=== What you have to do ===
In the listing below, how many lines contain the string "dans"? Answer with the number only.

=== Records supplied ===
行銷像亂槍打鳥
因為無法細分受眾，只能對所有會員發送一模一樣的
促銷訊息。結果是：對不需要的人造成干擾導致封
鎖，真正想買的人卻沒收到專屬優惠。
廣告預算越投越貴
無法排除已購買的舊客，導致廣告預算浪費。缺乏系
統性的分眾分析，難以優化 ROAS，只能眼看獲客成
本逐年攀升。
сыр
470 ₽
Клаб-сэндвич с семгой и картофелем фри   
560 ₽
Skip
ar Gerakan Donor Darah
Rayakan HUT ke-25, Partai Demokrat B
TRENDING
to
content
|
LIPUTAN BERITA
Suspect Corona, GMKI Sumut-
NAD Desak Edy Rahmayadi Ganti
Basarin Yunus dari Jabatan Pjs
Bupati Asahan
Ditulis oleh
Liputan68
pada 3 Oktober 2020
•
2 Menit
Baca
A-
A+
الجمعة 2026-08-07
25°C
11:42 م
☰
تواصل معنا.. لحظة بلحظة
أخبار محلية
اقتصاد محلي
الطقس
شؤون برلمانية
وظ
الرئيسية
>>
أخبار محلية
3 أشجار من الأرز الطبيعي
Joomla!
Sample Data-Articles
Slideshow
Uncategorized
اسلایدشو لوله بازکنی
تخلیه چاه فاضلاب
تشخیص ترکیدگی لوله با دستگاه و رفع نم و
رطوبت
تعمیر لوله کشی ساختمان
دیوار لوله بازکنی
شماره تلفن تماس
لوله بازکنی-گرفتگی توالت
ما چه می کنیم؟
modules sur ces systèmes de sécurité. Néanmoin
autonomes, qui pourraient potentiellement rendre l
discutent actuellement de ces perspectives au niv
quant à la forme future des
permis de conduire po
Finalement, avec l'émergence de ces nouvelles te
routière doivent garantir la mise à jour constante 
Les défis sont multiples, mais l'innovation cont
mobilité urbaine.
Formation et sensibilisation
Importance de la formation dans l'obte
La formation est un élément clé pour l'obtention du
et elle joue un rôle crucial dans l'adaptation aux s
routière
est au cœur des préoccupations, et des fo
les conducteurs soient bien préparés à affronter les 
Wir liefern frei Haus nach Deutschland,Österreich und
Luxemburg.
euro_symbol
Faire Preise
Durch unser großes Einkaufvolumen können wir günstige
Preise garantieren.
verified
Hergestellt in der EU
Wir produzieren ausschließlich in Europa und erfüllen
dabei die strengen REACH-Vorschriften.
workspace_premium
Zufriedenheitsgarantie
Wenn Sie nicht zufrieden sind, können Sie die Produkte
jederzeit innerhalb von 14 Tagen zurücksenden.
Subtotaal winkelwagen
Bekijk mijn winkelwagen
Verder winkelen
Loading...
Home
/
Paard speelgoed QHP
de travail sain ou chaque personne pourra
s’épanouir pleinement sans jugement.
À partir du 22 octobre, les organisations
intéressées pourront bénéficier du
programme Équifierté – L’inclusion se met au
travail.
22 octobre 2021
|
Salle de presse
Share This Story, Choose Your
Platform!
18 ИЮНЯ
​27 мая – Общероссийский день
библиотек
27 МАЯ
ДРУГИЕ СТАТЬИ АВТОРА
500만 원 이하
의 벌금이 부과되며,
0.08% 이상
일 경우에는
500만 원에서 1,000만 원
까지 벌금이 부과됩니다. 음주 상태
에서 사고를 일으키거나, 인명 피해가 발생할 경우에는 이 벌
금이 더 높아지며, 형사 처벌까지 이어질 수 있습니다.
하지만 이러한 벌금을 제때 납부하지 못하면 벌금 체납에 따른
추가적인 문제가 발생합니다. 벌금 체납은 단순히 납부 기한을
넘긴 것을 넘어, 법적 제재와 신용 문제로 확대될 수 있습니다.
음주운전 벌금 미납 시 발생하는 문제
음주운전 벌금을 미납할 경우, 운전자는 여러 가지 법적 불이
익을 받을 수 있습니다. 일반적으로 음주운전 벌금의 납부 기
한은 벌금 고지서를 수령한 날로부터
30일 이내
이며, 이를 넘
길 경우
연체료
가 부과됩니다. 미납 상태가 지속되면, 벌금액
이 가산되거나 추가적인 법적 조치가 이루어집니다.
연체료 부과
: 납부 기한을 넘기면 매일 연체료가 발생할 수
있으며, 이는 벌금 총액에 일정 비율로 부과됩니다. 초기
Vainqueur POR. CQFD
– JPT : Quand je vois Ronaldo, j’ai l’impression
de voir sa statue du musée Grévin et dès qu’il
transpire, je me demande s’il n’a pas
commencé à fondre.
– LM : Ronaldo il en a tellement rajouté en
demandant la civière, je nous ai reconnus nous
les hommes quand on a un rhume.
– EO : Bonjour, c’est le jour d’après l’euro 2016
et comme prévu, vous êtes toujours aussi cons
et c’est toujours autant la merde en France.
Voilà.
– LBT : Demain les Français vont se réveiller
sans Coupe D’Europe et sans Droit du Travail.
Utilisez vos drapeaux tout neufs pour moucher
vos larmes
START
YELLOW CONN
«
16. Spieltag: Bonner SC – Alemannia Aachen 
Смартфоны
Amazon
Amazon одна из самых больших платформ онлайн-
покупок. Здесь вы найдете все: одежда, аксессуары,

=== Exercise output ===
2